* [Text extract]
----------------------------------------

In this post I like to introduce FuzzyVM [fuzzɛvm] a guided differential fuzzing framework for Ethereum Virtual Machines (EVM). It found two consensus issues on the Ethereum mainnet.
Ethereum, contrary to most other blockchain network, has multiple implementations of the Ethereum protocol. This allows the network to be resilient in the case of attacks or bugs as demonstrated in the Shanghai attacks. Having multiple implementations also us to test implementations against each other to find differences.
These differences are often critical to the health of the network as all nodes have to agree on the current state of the network. If a node does not agree on the same state as the rest, it can not validate blocks and is therefore forked off the network. These consesus issues are critical for the health of the network. A consensus issue for example forked off all OpenEthereum nodes after the Berlin hardfork. This issue resulted in most block explorers being stuck. Fortunately the issue was quickly resolved and the nodes were updated to follow the canonical chain.
The EVM is an integral part of an Ethereum node as it executes the state transition. Smart Contracts in Ethereum are usually written in a high level language like Solidity, Vyper or Fe. The high level language gets compiled to EVM bytecode which is deployed on-chain. This EVM bytecode is executed if a transaction is send to the contract. The EVM provides over 80 Opcodes (like ADD, SUB, CALL) as well as 9 complex functions as precompiled contracts. These precompiled contracts (also called precompiles) implement functions like recovering the signer from an ECDSA signature or verifying a bilinear pairing on the BN256 curve.

----------------------------------------

* [Data section]

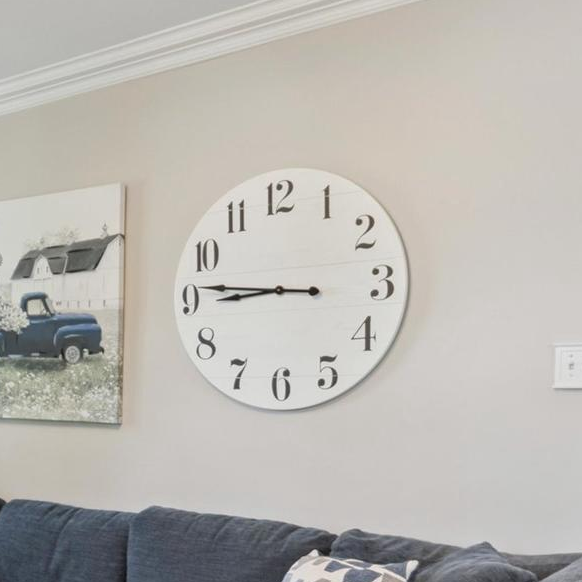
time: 8:46
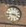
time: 3:43
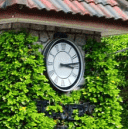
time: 3:13
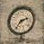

----------------------------------------

* [To be done]
(a) In the FuzzyVM post, rewrite the paragraph beginning "The EVM is an integral part" as a short bulleted list that keeps its main facts.
(b) According to the FuzzyVM post, which nodes did a consensus issue fork off the network after the Berlin hardfork?
(c) Extend the FuzzyVM post, starting after its last sentence.

* [Set of answers]
(a)
- The EVM is a core part of an Ethereum node because it executes the state transition.
- Smart contracts are usually written in a high-level language such as Solidity, Vyper or Fe.
- That code is compiled to EVM bytecode and deployed on-chain.
- The bytecode runs when a transaction is sent to the contract.
- The EVM provides over 80 opcodes (such as ADD, SUB and CALL) and 9 complex functions as precompiled contracts.
- These precompiles implement functions such as recovering the signer from an ECDSA signature or verifying a bilinear pairing on the BN256 curve.

(b) All OpenEthereum nodes.

(c)
The Ethereum Foundation maintains a set of test cases in the ethereum/tests repository. These tests can be executed by new implementations to determine if the EVM was implemented correctly. However, these tests can not cover all edge cases of the EVM. FuzzyVM uses guided fuzzing to create tests that cover more than the ethereum/tests. Guided fuzzing is a technique that measures the code coverage that a test achieved and mutates the test accordingly in order to increase the code coverage. This allows FuzzyVM to “learn” interesting inputs that trigger behaviour in the EVM. FuzzyVM currently tests go-ethereum, OpenEthereum, Besu, Nethermind and TurboGeth against each other.
Architecture
FuzzyVM consist of two processes, the generation and the execution process as shown in Figure 1. The generation process creates new state tests in the ethereum/tests format with the help of go-fuzz and goevmlab. It uses different generation strategies to create interesting programs. The EVM provides precompiled contracts, that implement complex functions like signature recovery or pairings. A normal fuzzer would rarely create valid inputs to these functions. FuzzyVM employs generators to create inputs to these precompiles that passes all precondition checks.
The execution phase executes the tests on the EVM implementations with the help of goevmlab. Most clients provide a standalone program for testing the EVM implementations as shown in Figure 2. During execution the EVMs produce a trace for every opcode that is executed. These traces are collected by FuzzyVM and compared against each other. Differences in the output are logged and the tests are saved for manual review later.
FuzzyVM makes it easy to introduce new generation strategies. This allows us to extend it for testing new EIP’s once a chainspec for them exist, which makes introducing new changes to the Ethereum Virtual Machine safer.
Trophies
FuzzyVM found two consensus crashes in Ethereum mainnet clients as well as multiple non-critical issues in the test binaries. Both bugs were privately disclosed to the client teams.
The CALLDATACOPY, CODECOPY, EXTCODECOPY and RETURNDATACOPY opcodes consume three items from the stack; the destination, source and length of the data that should be copied. The Nethermind client halted execution when the length was zero for these four opcodes. Thus calling them with length set to zero would alter the execution and provide an invalid state root. FuzzyVM created tests that triggered this behaviour with the CALLDATACOPY and CODECOPY opcodes. The flaw in the other two opcodes was found during manual review.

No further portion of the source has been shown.